§ **Your task**: Pick up the account of RAF exchange aircrew flying RAAF sorties into Vietnam after its last sentence and extend it.

§ **Given text**:
All sorties leaving their Australian Base had to be authorised, but the RAF aircrew's names were entered in pencil* and they were accompanied by a lesser qualified Australian pilot/navigator who was the 'official' crew member. Initially, the aircraft routed to/from Butterworth via Pearce and the Cocos Islands (due to Confrontation with Indonesia) and later via Darwin and Singapore.

Sorties were flown from Butterworth principally to and between Vung Tau and the Saigon airfields in '66 and '67, bringing in personnel and stores (especially fresh Australian milk), and collecting those who were going home. The aircraft didn't remain in Vietnam overnight but flew up to Ubon as this was a safe haven.

Of course, the RAF Support Unit at Edinburgh had to be informed that these sorties were being flown, and they in time reported this back to the UK. This resulted in the RAF aircrew being told not to continue to join their RAAF colleagues in supporting the nation's participation in the ANZUS expedition. This was followed by Canberra demanding an early end to the RAF exchange with this squadron.

§ **Stored records**:

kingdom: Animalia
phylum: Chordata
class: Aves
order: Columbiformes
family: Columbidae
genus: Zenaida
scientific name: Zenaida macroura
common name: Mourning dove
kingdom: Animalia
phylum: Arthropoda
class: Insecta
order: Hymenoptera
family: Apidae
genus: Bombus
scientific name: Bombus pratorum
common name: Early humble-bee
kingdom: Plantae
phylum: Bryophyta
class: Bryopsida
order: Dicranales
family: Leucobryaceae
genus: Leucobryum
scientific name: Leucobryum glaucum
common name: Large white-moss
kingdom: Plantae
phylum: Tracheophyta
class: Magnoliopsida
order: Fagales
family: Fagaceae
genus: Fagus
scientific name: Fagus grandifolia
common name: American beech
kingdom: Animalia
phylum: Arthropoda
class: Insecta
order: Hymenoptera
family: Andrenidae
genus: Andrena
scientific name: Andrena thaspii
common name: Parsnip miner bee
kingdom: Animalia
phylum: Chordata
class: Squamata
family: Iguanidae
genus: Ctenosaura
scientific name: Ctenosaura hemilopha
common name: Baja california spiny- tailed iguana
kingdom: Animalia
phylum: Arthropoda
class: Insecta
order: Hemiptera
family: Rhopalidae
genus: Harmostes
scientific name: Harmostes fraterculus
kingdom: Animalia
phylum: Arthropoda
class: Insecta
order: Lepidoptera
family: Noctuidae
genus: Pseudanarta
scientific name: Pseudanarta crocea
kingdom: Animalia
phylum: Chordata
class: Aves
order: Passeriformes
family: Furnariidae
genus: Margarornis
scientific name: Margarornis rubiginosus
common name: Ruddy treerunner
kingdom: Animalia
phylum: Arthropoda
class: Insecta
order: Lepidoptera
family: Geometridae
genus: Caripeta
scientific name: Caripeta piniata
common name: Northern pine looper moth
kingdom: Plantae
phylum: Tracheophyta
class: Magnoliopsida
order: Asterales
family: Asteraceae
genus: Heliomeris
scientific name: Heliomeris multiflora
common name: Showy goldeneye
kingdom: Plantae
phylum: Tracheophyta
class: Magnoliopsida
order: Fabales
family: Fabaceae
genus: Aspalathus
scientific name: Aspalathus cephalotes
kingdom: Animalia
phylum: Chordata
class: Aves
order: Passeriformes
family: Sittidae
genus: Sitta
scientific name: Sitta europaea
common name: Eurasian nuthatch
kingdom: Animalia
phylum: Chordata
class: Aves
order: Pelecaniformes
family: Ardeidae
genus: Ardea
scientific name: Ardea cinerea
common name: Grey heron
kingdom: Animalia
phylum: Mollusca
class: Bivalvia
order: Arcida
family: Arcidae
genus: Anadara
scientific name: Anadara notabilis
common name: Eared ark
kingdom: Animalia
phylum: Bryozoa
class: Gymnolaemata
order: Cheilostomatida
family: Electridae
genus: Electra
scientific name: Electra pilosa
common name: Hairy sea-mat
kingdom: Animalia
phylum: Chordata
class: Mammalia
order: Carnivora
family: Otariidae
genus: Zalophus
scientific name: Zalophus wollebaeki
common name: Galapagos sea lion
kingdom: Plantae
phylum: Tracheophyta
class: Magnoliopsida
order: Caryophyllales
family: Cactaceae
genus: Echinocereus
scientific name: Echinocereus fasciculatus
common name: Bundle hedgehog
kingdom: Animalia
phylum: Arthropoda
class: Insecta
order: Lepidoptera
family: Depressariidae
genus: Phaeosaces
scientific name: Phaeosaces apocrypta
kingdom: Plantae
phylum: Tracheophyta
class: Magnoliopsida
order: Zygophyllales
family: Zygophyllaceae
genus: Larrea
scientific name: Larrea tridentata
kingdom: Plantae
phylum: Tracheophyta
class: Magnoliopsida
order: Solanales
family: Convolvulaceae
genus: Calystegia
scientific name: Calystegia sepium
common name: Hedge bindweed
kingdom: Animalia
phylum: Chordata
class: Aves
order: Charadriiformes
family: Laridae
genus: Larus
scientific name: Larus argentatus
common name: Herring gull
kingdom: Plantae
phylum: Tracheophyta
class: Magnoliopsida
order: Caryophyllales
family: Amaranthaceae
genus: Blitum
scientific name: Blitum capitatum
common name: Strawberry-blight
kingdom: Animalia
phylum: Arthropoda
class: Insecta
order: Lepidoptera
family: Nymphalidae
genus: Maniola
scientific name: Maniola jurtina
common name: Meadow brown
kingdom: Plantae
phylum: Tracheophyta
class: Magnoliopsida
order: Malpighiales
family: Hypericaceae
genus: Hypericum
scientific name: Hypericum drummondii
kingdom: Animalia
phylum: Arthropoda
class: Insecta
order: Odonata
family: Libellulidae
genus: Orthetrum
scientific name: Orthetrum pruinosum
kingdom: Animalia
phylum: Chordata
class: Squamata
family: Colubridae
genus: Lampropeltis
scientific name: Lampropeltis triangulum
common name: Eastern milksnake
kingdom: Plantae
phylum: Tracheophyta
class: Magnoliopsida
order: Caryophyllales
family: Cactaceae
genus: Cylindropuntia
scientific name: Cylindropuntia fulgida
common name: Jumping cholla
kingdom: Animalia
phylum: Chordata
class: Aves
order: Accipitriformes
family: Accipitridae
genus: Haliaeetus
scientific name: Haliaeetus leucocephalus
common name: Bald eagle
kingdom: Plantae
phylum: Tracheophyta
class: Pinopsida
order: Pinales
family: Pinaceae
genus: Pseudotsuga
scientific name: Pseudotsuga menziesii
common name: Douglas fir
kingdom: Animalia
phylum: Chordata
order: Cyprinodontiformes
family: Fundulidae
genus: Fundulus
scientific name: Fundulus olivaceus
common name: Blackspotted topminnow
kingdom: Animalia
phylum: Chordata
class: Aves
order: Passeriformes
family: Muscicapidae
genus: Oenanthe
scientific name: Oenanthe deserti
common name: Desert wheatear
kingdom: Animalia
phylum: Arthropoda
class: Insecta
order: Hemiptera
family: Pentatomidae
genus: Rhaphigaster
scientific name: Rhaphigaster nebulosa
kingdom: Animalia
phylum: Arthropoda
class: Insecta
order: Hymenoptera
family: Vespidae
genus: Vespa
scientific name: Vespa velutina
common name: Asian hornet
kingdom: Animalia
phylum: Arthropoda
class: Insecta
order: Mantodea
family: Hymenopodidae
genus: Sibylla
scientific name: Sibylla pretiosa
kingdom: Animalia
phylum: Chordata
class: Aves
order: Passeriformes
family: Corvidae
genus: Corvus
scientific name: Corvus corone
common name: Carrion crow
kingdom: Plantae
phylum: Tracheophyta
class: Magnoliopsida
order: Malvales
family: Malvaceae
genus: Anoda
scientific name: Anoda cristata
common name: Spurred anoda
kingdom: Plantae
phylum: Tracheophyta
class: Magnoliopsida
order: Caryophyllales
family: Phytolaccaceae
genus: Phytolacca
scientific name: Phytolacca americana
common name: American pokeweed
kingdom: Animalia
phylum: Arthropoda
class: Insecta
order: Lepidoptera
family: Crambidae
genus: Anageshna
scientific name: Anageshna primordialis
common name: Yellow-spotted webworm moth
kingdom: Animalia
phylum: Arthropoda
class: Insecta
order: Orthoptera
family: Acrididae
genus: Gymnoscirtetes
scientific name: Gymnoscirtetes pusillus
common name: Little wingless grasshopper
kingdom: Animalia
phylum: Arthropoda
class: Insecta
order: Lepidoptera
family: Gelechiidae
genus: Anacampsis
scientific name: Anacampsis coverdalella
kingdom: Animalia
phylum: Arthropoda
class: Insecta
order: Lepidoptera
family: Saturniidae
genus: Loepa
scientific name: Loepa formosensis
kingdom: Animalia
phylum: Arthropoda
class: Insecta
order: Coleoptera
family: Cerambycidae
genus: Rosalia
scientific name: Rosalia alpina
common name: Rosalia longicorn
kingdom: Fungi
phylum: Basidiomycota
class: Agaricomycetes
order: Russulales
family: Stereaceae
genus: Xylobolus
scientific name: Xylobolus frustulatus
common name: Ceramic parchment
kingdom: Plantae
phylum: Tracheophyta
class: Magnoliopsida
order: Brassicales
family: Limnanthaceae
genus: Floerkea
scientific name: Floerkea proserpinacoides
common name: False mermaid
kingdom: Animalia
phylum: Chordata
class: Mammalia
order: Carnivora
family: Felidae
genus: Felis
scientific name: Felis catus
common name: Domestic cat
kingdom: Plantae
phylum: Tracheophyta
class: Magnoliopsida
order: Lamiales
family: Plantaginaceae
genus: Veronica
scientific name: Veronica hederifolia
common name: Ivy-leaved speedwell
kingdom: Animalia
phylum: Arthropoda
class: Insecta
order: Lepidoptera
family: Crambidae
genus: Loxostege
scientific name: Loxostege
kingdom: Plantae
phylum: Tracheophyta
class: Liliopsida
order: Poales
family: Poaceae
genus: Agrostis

§ **Result of the task**:
However, ties forged with the Aussies 50 years ago were strong enough to endure, and I know of one who will be marching in Sydney this year on ANZAC Day, proud to be amongst his former colleagues once again.

* 'In pencil' so that if the worst happened the squadron could erase the entry and deny that participation had been authorised!! However, as one RAAF pilot put it, "If do we have to force land in South Vietnam, the first thing we do is shoot the Poms!"

ancientaviator62
5th Apr 2015, 08:56
When I was stationed at RAF Changi we had a regular schedule into Saigon taking in Embassy supplies and sometimes a passenger or two. Always very busy there and the radios were awash with calls. Pic taken from our Hercules following the 'follow me' which is following a USAF Hercules. Without a 'follow me' we would be lost !
http://i100.photobucket.com/albums/m19/ancientaviator62/TANSONNUT1_zps25e72261.jpg (http://s100.photobucket.com/user/ancientaviator62/media/TANSONNUT1_zps25e72261.jpg.html)

BBadanov
5th Apr 2015, 09:10
...and you think on the ground was busy?


The circuits in these places - Bien Hoa and Tan Son Nhut - were really crazy if you ever had to go in there.
I heard once: "10th aircraft downwind, say callsign!".

ancientaviator62
5th Apr 2015, 09:27
BBadanov,
yes I do recall that the circuits were very busy. Always a problem for us Brits to copy the the clearances passed in less than familiar accents at Gatling gun speeds.

Dan Winterland
5th Apr 2015, 10:03
An ex colleague of mine recalls, while flying the Andover, to break off the approach at Than Son Nhat so that an airstrike could be carried out at about ten miles finals. The Andover not being very fast, he got a grandstand view.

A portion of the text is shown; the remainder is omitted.